Sorry, something went wrong:
Error calling StartServiceByName for org.freedesktop.fwupd: Failed to
activate service ‘org.freedesktop.fwupd’:timed out
(service_start_timeout=25000ms)
Then my new 1GB Samsung 970 EVO Plus NVMe M.2 SSD came in the mail, so I replaced the 860 EVO 250 GB SSD and embarked on installing fresh using the PureOS Live USB that I included in my laptop order.
RESULTS: Identical!
I guess it’s a good thing that the results from doing the same steps as above resulted in the same exact Software Update errors prior to running the sudo commands and after running them. At least we know the bug is consistent across their base build and the LiveOS USB.
So I went on the search for a solution and found another set of commands to run in a loosely related post.

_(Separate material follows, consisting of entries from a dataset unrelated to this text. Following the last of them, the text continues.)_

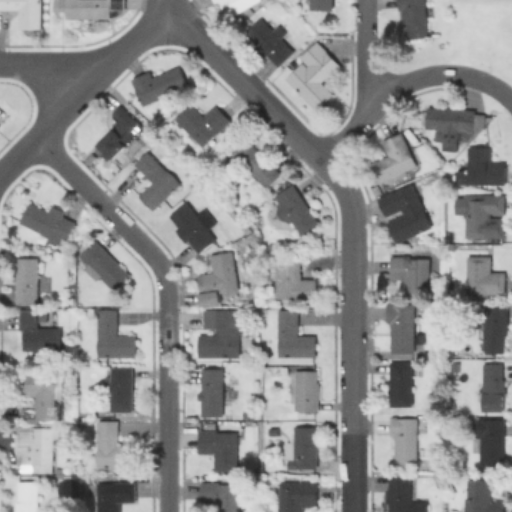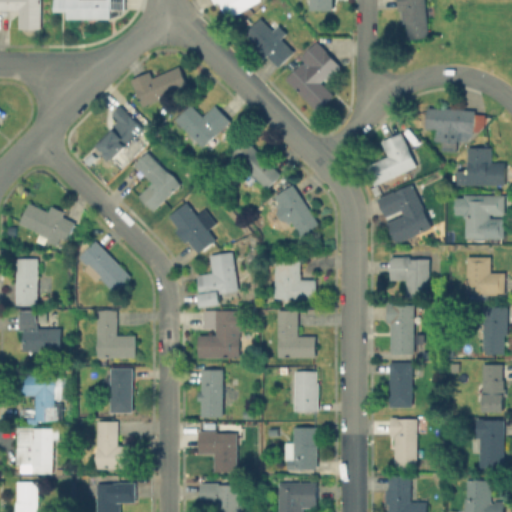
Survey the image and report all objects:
building: (321, 4)
building: (233, 5)
building: (327, 5)
building: (236, 6)
building: (88, 8)
building: (92, 8)
road: (162, 10)
building: (24, 12)
building: (26, 12)
building: (417, 17)
building: (412, 18)
building: (269, 40)
building: (272, 42)
road: (366, 54)
road: (47, 64)
building: (293, 65)
building: (313, 75)
building: (316, 76)
road: (406, 81)
building: (158, 84)
building: (161, 85)
road: (78, 90)
building: (202, 123)
building: (204, 124)
building: (453, 125)
building: (457, 125)
building: (118, 134)
building: (123, 134)
building: (392, 159)
building: (396, 160)
building: (257, 164)
building: (255, 165)
building: (481, 168)
building: (484, 169)
building: (155, 181)
building: (158, 181)
building: (298, 210)
building: (295, 211)
building: (403, 213)
building: (409, 213)
building: (481, 215)
building: (487, 217)
building: (46, 222)
building: (51, 224)
road: (352, 224)
building: (193, 226)
building: (197, 227)
building: (84, 241)
building: (231, 241)
building: (104, 265)
building: (106, 266)
building: (411, 274)
building: (413, 276)
building: (482, 278)
building: (487, 278)
building: (217, 279)
building: (221, 280)
building: (26, 281)
building: (295, 281)
building: (30, 282)
building: (292, 282)
road: (163, 298)
building: (252, 317)
building: (401, 327)
building: (405, 328)
building: (494, 329)
building: (498, 329)
building: (37, 333)
building: (42, 334)
building: (220, 334)
building: (225, 334)
building: (292, 336)
building: (112, 337)
building: (297, 337)
building: (115, 339)
building: (431, 356)
building: (459, 367)
building: (286, 370)
building: (234, 382)
building: (400, 383)
building: (405, 385)
building: (493, 387)
building: (121, 388)
building: (124, 389)
building: (498, 389)
building: (215, 390)
building: (305, 390)
building: (309, 391)
building: (210, 392)
building: (232, 394)
building: (43, 395)
building: (42, 397)
building: (250, 413)
building: (275, 433)
building: (403, 440)
building: (408, 441)
building: (491, 442)
building: (495, 443)
building: (111, 447)
building: (115, 448)
building: (219, 448)
building: (35, 449)
building: (39, 449)
building: (221, 449)
building: (302, 449)
building: (305, 449)
building: (437, 467)
building: (75, 469)
building: (65, 472)
building: (113, 495)
building: (26, 496)
building: (117, 496)
building: (220, 496)
building: (296, 496)
building: (300, 496)
building: (400, 496)
building: (405, 496)
building: (29, 497)
building: (223, 497)
building: (480, 497)
building: (485, 497)
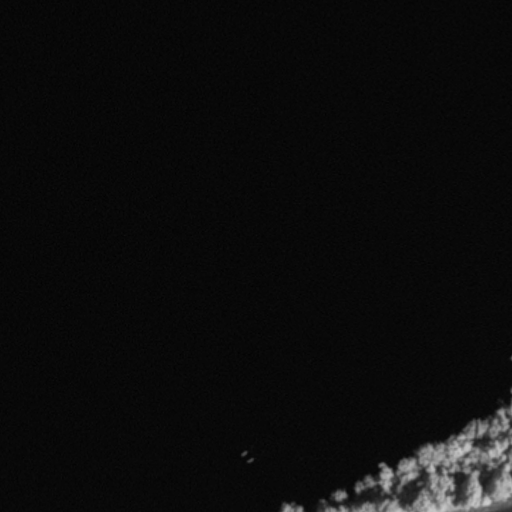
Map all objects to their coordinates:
railway: (511, 511)
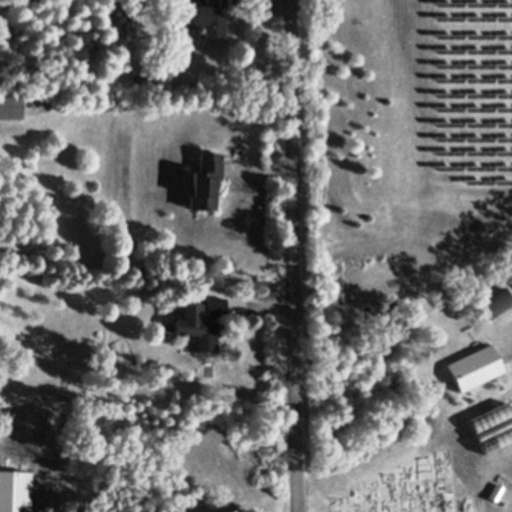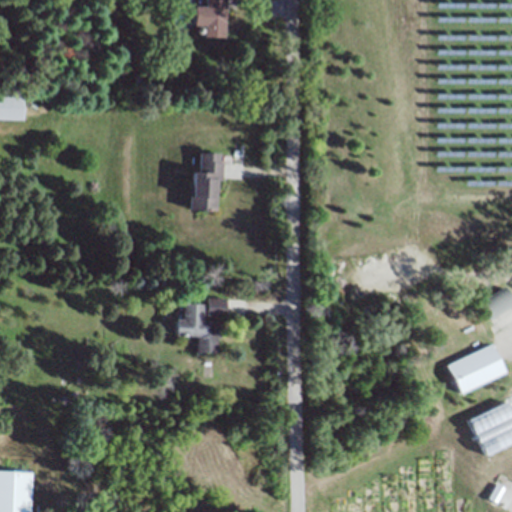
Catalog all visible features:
building: (132, 2)
road: (266, 13)
building: (211, 17)
building: (212, 20)
solar farm: (469, 97)
building: (10, 107)
building: (10, 109)
building: (205, 180)
road: (263, 184)
building: (206, 185)
road: (296, 255)
building: (215, 305)
building: (494, 305)
building: (498, 305)
building: (215, 309)
road: (262, 319)
building: (196, 327)
building: (197, 330)
building: (473, 370)
road: (405, 461)
building: (13, 490)
building: (13, 492)
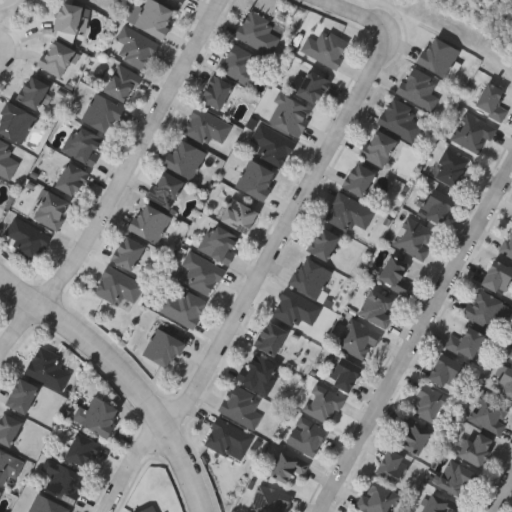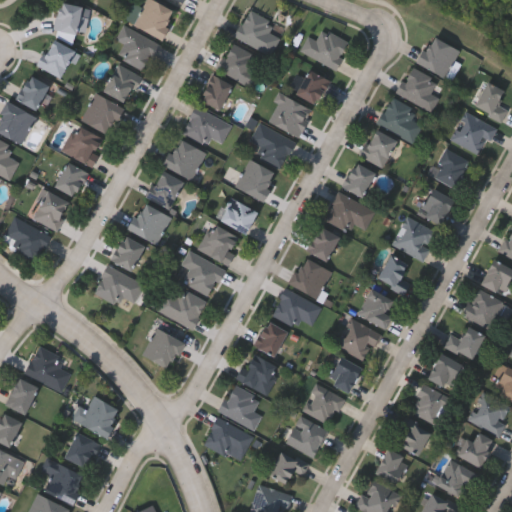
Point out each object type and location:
building: (179, 0)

These first 3 did not fix anything.
sudo apt update --fix-missing
sudo dpkg --configure -a
sudo apt install -f
Then saw this other command mentioned in the post and ran it.
sudo apt full-upgrade
This installed the 14 packages that all the previous commands had identified but indicated were not installed with no explanation or solution on what to fix.
I ran “sudo apt autoremove” one last time before rebooting and now everything shows no updates needed in both the Software app and “sudo apt update” command.
Again, as a novice, I was not trying to understand practically what all the commands were accomplishing… so some may not have been neccessary. I invite the SME’s to review and provide a more concise set of commands if anything seems excessive in my blundering.